Spellborn just entered its open beta phase following a swipe of the slate of the closed beta testing, and, as such, players can expect a number of updates and extra features to unfold as the game progresses. However, Perry pointed out even though the game is fresh, it certainly doesn’t lack in content.
“It has a surprising amount in it even though it’s a relatively new game,” he said. “It will be interesting to see people keep playing and the constant updating. The game is going to be fascinating to see five year years from now.”

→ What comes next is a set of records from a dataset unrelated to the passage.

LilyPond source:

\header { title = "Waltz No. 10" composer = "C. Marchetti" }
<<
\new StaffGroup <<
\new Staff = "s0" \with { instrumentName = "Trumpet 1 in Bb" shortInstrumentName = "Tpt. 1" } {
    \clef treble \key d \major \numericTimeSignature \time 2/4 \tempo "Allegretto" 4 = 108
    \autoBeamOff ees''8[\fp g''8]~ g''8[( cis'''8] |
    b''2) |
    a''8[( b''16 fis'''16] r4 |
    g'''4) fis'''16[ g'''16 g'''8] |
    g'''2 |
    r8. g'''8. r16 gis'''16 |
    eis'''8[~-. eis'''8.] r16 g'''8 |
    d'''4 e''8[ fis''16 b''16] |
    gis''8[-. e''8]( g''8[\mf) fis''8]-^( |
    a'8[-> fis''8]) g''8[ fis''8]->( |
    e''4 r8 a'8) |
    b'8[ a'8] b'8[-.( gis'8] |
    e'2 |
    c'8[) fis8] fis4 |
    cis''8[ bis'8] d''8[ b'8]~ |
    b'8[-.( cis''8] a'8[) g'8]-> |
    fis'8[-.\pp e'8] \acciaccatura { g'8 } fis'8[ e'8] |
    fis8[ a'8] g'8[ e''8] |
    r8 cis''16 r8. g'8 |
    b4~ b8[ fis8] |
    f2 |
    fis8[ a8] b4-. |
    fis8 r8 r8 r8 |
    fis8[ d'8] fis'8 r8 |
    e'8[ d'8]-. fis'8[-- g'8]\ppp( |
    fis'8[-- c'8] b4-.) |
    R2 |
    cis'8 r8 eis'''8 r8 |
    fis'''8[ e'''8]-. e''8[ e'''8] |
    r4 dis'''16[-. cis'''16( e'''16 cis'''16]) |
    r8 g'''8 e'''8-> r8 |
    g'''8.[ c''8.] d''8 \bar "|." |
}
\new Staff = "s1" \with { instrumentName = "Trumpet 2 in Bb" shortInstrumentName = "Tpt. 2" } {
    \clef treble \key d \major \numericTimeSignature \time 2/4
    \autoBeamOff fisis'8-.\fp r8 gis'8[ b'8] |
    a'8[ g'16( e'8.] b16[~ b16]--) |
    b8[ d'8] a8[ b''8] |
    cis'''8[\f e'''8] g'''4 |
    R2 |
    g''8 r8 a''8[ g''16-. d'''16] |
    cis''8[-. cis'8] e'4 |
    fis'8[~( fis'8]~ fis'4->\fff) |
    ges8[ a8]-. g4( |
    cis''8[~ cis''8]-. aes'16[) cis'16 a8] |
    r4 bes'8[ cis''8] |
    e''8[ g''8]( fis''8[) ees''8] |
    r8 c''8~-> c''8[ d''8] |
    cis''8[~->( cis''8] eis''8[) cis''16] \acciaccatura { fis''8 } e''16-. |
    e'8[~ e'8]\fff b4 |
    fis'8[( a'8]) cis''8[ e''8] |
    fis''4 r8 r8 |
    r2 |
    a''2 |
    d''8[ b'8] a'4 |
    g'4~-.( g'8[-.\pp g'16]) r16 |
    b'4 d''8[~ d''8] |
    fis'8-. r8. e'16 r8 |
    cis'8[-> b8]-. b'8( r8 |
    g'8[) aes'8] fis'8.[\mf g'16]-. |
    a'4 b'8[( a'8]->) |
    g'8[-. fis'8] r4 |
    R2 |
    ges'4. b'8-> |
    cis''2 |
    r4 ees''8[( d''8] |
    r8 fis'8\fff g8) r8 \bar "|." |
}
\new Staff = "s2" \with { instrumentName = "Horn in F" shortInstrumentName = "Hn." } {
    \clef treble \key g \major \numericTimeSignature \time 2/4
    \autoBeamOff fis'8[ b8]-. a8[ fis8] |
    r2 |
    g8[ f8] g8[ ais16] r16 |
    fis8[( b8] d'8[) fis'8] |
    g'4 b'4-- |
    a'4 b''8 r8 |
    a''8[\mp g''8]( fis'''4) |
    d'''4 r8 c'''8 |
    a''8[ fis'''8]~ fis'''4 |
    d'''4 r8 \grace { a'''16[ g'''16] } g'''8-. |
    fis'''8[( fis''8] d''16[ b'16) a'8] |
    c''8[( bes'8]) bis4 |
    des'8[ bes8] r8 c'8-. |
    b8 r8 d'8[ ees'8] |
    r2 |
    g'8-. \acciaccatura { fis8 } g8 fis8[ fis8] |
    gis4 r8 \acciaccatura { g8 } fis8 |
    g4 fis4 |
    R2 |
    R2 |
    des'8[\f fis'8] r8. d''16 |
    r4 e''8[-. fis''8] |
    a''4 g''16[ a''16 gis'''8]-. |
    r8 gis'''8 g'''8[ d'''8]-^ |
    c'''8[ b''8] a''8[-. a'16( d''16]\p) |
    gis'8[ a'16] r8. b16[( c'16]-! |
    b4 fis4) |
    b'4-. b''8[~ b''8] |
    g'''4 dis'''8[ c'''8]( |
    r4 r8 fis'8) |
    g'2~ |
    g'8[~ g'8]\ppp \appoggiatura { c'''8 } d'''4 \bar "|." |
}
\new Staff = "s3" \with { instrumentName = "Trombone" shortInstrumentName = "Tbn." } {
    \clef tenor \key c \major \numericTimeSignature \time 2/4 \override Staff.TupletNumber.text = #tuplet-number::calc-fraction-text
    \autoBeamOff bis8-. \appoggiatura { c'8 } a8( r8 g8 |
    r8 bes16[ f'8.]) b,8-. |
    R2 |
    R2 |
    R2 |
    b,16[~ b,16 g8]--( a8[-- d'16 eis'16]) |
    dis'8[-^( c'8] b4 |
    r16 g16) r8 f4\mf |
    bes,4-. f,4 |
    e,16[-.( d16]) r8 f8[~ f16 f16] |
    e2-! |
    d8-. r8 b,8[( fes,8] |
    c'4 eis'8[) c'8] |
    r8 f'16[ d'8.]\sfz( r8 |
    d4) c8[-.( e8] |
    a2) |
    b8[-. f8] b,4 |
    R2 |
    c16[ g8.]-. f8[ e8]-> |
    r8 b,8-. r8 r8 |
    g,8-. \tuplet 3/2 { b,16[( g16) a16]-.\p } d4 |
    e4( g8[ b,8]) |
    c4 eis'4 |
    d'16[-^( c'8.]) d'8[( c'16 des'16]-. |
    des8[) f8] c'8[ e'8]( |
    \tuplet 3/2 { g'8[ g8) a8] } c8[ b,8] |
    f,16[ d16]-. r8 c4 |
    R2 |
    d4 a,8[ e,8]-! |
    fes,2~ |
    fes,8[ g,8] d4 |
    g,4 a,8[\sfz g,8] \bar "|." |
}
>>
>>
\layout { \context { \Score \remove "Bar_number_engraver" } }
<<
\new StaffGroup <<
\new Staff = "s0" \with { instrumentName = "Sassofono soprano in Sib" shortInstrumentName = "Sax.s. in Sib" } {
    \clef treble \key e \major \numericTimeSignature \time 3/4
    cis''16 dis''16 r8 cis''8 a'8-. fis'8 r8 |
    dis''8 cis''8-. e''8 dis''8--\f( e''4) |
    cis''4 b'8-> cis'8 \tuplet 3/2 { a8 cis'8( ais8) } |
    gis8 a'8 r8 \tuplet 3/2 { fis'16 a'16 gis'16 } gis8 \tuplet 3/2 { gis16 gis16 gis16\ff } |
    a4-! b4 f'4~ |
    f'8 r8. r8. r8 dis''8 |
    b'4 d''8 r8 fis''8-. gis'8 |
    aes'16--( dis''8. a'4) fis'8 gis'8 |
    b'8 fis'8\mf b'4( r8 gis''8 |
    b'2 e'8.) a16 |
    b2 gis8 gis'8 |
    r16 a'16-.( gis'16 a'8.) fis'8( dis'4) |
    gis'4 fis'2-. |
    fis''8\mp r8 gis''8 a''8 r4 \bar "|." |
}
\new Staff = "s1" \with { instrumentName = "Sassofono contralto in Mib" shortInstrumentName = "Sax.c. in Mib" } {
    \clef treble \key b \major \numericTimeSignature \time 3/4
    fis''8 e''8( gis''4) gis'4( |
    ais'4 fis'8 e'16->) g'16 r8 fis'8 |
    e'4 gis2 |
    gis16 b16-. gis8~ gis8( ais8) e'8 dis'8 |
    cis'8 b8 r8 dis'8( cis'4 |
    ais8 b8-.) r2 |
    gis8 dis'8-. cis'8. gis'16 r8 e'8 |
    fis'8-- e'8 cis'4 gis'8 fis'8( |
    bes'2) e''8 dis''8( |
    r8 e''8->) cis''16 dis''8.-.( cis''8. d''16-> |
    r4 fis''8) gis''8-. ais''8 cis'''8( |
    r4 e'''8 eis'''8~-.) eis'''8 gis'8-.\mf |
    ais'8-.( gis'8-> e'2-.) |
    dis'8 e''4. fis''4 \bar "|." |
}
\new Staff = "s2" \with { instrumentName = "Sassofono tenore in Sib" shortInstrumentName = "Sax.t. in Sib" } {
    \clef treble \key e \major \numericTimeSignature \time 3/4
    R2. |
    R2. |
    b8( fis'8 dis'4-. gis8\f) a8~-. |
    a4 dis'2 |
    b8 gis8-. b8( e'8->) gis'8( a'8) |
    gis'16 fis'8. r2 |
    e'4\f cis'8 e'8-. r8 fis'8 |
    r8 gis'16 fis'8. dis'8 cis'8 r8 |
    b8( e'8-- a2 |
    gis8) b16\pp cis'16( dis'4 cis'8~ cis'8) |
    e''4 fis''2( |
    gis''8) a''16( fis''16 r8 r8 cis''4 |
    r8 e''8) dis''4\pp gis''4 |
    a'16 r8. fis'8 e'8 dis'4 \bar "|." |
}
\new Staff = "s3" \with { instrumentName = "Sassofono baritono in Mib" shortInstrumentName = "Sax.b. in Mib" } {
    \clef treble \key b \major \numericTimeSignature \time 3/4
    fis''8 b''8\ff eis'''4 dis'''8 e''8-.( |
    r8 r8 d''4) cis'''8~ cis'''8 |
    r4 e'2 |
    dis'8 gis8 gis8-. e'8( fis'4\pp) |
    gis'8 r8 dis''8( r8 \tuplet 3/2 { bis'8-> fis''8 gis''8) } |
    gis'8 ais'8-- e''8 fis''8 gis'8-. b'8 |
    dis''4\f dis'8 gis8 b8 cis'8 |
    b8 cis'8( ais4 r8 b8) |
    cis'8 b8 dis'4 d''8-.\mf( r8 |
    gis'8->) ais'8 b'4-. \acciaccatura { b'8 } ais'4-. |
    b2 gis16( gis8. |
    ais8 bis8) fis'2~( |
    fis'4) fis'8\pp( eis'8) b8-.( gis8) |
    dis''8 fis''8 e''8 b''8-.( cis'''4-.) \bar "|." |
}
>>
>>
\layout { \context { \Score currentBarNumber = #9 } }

Right now, there are no plans for a progress wipe following the open beta testing phase, so players can begin their journey now without fear of losing their beefed-up Bloodwarrior when the game is made available commercially. The game’s official web page offers up all the information you could want to know if you’re curious about keeping your keyboard and mouse busy with Acclaim’s skill-based RPG offering. Until then, we’ll keep an eye on The Chronicles of Spellborn as it closes in on its official release.